Most analysts agree that scale is an advantage for consumer products manufacturers, as large retailers like Wal-Mart expand globally and look for suppliers that sell a wide variety of products and have well-developed marketing, advertising and distribution channels. But when and how the industry’s consolidation will occur is a subject for debate.

William Steele, an analyst with Banc of America Securities, says he expects significant M&A activity in the next few years, with larger companies getting rid of noncore brands, overseas companies merging with North American companies and middle-tier companies rethinking their core categories.

“This is not necessarily a piece that’s indicative of earnings acceleration; this is a survival strategy,” says Steele, whose firm has done underwriting for Dial. “Middle-tier companies are faced with two choices: lose market share or increase spending to maintain market share. The middle-tier suppliers have almost got to start joining up.”

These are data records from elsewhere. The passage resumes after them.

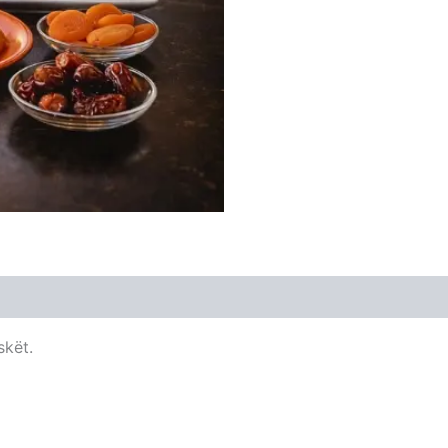
skët.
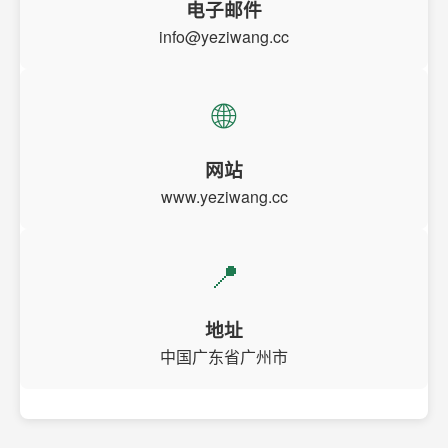
电子邮件
info@yeziwang.cc
🌐
网站
www.yeziwang.cc
📍
地址
中国广东省广州市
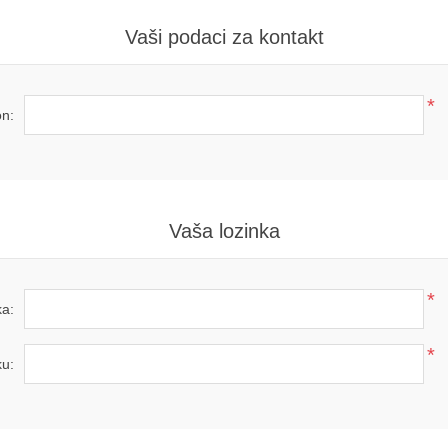
Vaši podaci za kontakt
*
on:
Vaša lozinka
*
ka:
*
ku:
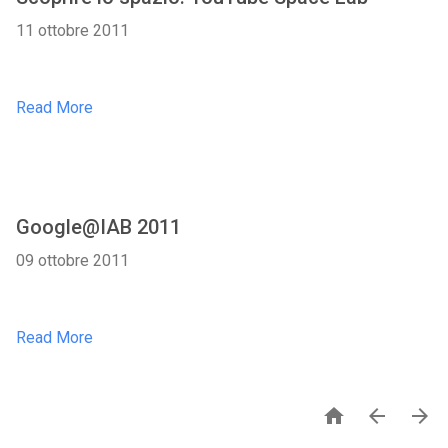
11 ottobre 2011
Read More
Google@IAB 2011
09 ottobre 2011
Read More



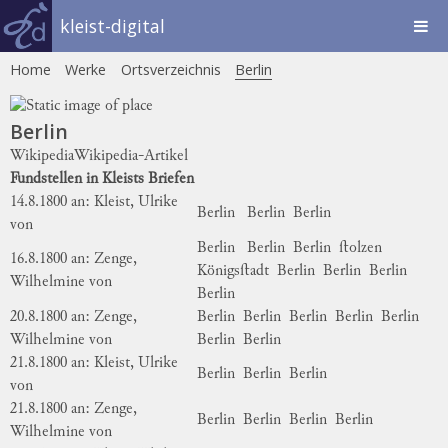
kleist-digital
Home
Werke
Ortsverzeichnis
Berlin
Berlin
Wikipedia
Wikipedia-Artikel
Fundstellen in Kleists Briefen
14.8.1800 an: Kleist, Ulrike
Berlin
Berlin
Berlin
von
Berlin
Berlin
Berlin
ſtolzen
16.8.1800 an: Zenge,
Königsſtadt
Berlin
Berlin
Berlin
Wilhelmine von
Berlin
20.8.1800 an: Zenge,
Berlin
Berlin
Berlin
Berlin
Berlin
Wilhelmine von
Berlin
Berlin
21.8.1800 an: Kleist, Ulrike
Berlin
Berlin
Berlin
von
21.8.1800 an: Zenge,
Berlin
Berlin
Berlin
Berlin
Wilhelmine von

The Candidates Are … Companies that are often bandied about as potential merger candidates in that category include Playtex, Alberto-Culver (maker of Alberto VO5 shampoo), Church & Dwight (maker of Arm & Hammer baking soda) and Dial. A Playtex spokeswoman declined to comment on merger speculation, while spokespeople from Dial and Church & Dwight didn’t return calls seeking comment.

An Alberto-Culver spokesman says his company is confident of its ability to make it alone. The maker of Static Guard had sales of $1.9 billion in 1999, a drop in the bucket compared to P&G’s $38.1 billion in fiscal 1999.

“We’re a 45-year-old company, and we’ve been hearing predictions of our demise for 44 of those years,” says spokesman Daniel Stone. “There’s something to be said for competitive tension in the market and companies that can bring you the best deals and the most creative advertising. When that number dwindles to two or three, there’s a tendency for that to stop.”

Dial’s management changeover recently revived speculation about the fate of the beleaguered soap maker.

“I think this industry continues to be ripe for consolidation, and I think over time Dial will go out that way,” says Franklin Morton, director of research at Chicago’s Ariel Capital, which owns and Dial and Clorox Co. “To me, it’s a when and not an if.”